The World Health Organization (WHO) recently released a report on mental health and psychosocial considerations during the COVID-19 outbreak. In the report, WHO outlines the need to prioritize mental wellbeing, when the general population is experiencing considerable levels of stress.
If you’ve begun to feel more anxious, miss being around loved ones, or feel lonely, here’s how you can cope in self-isolation.
Create a Schedule
Self-isolation may cause many to experience difficulty sleeping, anxiety, feelings of restlessness, sadness, and demotivation. One study that looked at crews overwintering in the Arctic found that 60% felt depressed and anxious while nearly half felt more irritable, and experienced problems with sleeping, memory, and concentration.

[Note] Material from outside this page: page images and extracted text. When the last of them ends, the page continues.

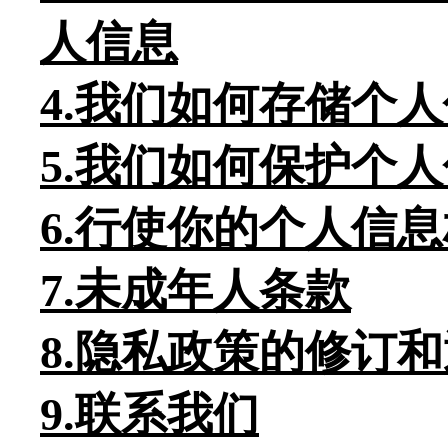
人信息
4.我们如何存储个
5.我们如何保护个
6.行使你的个人信
7.未成年人条款
8.隐私政策的修订
9.联系我们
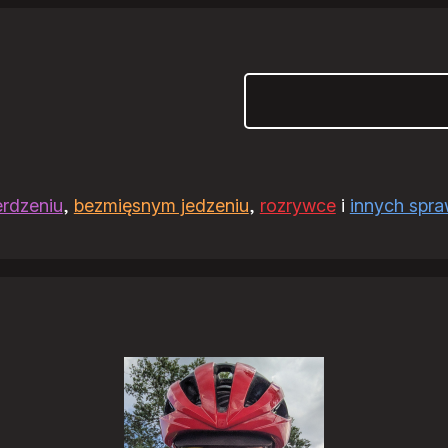
Szukaj
erdzeniu
,
bezmięsnym jedzeniu
,
rozrywce
i
innych spr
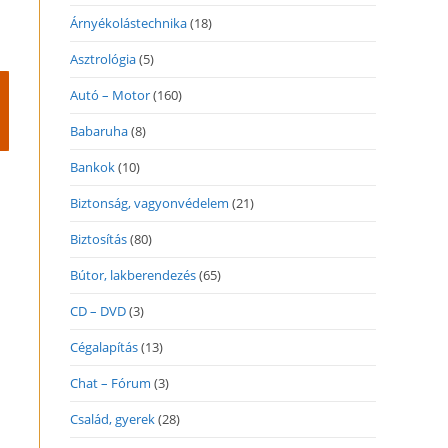
Árnyékolástechnika
(18)
Asztrológia
(5)
Autó – Motor
(160)
Babaruha
(8)
Bankok
(10)
Biztonság, vagyonvédelem
(21)
Biztosítás
(80)
Bútor, lakberendezés
(65)
CD – DVD
(3)
Cégalapítás
(13)
Chat – Fórum
(3)
Család, gyerek
(28)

One of the ways you can counter these negative effects is to structure and plan your day. Create a schedule for your work hours, mealtimes, leisure, and bedtime. Planning your activities and setting realistic goals will keep you motivated and active throughout the day.

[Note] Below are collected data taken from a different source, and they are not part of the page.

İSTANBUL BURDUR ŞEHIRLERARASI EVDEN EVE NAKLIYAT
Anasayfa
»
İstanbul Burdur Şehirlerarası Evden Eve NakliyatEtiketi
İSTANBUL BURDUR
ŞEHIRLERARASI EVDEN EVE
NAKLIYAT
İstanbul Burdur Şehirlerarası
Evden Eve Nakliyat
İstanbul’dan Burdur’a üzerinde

Use Video Chatting to Your Advantage
It’s reasonable enough to expect many of us to spend a lot more time on our phones than we previously did now that we’re practicing self-isolation. It’s normal to spend most of your days on your phone. It’s also normal to spend days where you want nothing to do with your phone.
We already interact with friends and family on social media platforms, but it’s also helpful to see their faces during this time. Instead of texting a friend, try video chatting with them. It’s a more personal and intimate experience that more closely resembles face-to-face interaction. If video chatting isn’t something you feel up to, consider watching your favorite celebrities on Instagram live. It’s still a way to maintain a social connection that’s interactive and personal on some level.
Take it Easy
More free time is a good excuse for many to let themselves feel guilty for not getting much done. However, it’s important to realize that a global pandemic is not the right time for you to obsess over productivity. You do not need to be doing more or achieving more. Embrace the little tasks that you can get done, no matter how inconsequential they may seem. This is a difficult time, and the best you can do right now is to stay at home, stay informed, and look after your mental health.
For many, self-isolating in this challenging time can cause symptoms of depression and anxiety to worsen. It’s crucial that you prioritize your mental wellbeing. If coping is becoming harder for you, consider visiting a professional therapist.